Sunday, July 17, 2011

Culture or Governance?

Michael Spence, the Nobel laureate who chaired the Commission on Growth and Development, has suggested that if one created a graph characterizing developing nations in which one axis was a continuum from authoritarian to democratic government and the other axis was a measure of economic growth, there would be no correlation visible. Strong and weak economies are found with both authoritarian and democratic governments.

Spence suggests that, while one might conclude from such analysis that government is not responsible for economic progress, he would tend to conclude that specific functions of government are complementary to the economic foundations of growth, but different forms of government adequately achieve these functions. Thus control of corruption, rule of law, and promotion of long term growth might be the characteristics of government performance that economists might best monitor. Different forms of government might be able to achieve similar outcomes in these important dimensions and thus be comparably supportive of economic progress.

A century ago it was widely thought that Argentina, Australia, and Canada were comparably likely to progress economically. Now the Argentine GDP per capita is $14,700, that of Australia is $41,000 and that of Canada is $39,400. Following Spence one might suggest that the difference is related to the failure of the Argentine government, as compared to those of Australia and Canada to provide the necessary government functions for economic growth. I would note that Argentina, like Australia and Canada was resource rich, with a temperate climate and a population dominated by European immigrants.
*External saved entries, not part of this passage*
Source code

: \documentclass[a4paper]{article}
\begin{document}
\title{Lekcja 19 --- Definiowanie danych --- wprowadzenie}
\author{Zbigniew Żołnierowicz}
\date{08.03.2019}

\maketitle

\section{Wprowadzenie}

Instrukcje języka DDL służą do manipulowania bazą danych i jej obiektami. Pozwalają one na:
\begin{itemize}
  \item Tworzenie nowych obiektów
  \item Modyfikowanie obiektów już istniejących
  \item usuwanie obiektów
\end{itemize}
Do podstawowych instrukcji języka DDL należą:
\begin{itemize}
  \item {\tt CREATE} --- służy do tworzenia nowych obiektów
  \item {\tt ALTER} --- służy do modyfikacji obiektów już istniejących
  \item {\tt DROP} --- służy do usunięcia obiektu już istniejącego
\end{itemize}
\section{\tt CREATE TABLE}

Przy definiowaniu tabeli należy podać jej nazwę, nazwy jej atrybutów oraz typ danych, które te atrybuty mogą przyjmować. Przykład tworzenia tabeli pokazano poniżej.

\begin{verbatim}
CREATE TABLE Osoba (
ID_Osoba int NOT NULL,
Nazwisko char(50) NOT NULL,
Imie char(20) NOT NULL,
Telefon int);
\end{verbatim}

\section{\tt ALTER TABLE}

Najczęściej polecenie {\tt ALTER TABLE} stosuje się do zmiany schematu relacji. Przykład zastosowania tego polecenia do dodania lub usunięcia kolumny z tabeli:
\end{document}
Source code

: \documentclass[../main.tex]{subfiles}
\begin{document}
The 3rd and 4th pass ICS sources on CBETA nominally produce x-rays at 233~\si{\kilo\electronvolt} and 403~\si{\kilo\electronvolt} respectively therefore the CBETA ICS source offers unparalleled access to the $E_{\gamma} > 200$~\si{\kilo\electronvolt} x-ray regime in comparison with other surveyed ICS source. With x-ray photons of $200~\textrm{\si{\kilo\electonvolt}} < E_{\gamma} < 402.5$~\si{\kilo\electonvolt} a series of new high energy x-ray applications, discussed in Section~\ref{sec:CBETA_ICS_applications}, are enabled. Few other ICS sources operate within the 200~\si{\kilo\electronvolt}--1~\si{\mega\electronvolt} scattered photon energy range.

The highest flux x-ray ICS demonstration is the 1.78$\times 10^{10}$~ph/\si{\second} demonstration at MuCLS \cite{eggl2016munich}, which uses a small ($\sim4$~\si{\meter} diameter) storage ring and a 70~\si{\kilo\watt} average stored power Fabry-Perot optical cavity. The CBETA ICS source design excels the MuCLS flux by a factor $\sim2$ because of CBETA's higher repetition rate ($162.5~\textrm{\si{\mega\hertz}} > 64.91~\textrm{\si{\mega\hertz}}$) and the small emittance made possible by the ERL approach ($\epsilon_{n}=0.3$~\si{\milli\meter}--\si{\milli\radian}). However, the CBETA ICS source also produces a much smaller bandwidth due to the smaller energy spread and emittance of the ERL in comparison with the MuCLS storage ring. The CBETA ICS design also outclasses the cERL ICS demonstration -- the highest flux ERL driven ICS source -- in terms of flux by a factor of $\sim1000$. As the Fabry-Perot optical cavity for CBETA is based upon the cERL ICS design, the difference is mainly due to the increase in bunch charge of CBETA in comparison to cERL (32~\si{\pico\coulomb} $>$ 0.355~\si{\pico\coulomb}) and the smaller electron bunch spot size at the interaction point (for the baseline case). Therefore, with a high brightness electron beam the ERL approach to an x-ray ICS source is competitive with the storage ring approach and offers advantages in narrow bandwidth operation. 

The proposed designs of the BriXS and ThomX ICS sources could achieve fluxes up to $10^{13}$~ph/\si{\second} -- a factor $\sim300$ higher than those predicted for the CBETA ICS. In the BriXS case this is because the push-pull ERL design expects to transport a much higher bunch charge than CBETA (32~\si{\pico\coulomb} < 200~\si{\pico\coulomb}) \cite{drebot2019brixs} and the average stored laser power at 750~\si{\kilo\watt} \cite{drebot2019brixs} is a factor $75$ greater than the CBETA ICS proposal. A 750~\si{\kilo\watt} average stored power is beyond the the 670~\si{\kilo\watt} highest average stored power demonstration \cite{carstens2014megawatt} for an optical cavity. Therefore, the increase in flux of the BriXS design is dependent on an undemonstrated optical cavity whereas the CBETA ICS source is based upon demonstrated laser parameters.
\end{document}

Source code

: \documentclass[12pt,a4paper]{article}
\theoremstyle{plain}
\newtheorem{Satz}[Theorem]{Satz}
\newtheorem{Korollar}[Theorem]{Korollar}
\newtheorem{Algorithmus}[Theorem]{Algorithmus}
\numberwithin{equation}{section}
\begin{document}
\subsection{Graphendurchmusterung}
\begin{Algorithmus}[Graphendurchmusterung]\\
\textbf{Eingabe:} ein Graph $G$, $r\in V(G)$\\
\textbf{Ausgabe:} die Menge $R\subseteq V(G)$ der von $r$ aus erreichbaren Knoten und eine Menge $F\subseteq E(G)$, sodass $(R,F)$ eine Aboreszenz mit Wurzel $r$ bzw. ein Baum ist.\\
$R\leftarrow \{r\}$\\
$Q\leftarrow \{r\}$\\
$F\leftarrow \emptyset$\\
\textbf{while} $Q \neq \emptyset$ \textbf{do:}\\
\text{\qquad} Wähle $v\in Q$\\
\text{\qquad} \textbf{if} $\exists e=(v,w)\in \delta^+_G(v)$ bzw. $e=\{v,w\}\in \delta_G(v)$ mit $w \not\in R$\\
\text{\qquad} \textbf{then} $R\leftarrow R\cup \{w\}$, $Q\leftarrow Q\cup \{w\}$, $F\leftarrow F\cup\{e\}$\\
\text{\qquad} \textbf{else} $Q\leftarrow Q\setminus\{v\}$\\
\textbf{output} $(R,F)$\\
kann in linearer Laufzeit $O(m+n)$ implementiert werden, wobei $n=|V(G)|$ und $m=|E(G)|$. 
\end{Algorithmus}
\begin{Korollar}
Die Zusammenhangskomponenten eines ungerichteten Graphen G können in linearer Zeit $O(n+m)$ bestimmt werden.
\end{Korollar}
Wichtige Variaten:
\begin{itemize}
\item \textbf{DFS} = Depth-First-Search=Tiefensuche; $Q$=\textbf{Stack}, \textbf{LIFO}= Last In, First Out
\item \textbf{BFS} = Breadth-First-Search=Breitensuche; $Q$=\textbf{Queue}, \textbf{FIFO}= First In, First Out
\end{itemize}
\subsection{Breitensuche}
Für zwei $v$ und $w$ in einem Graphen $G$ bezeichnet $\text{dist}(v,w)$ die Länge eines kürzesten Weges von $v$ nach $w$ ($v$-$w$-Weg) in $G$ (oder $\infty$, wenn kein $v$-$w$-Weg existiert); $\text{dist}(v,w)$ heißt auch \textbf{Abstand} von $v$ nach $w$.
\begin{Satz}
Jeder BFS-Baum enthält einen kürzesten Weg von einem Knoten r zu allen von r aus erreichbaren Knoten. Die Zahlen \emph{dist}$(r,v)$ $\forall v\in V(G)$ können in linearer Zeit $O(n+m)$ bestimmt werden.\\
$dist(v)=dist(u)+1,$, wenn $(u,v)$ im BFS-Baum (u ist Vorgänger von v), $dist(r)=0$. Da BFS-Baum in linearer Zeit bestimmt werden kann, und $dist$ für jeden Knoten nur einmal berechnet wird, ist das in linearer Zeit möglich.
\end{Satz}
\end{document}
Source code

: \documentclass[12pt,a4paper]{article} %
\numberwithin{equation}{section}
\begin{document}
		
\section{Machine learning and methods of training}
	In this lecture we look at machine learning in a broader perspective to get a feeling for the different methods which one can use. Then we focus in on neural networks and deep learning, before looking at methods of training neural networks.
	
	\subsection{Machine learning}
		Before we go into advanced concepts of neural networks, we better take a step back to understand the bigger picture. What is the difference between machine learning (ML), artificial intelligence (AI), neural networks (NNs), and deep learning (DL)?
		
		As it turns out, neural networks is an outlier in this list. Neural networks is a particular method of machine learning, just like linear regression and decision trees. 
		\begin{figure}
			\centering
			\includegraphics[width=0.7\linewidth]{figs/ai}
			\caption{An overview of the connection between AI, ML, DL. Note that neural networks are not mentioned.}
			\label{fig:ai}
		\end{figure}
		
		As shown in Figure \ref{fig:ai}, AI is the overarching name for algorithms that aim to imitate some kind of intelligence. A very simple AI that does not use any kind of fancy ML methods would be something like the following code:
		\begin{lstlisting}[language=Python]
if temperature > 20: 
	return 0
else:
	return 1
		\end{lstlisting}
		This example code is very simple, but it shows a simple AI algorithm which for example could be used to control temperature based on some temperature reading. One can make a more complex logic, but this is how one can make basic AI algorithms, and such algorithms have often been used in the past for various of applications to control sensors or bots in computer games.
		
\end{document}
I wonder, however, whether the Anglo-Saxon culture of Australia and Canada did not provide either a better basis for governance and/or for economic growth than the Latin culture of Argentina.

Chile might also be compared with Argentina as another resource rich, temperate, European immigrant dominated society with a Hispanic culture and a history of military governance at key periods. Its per capita GDP is $15,400, roughly the same as that of Argentina.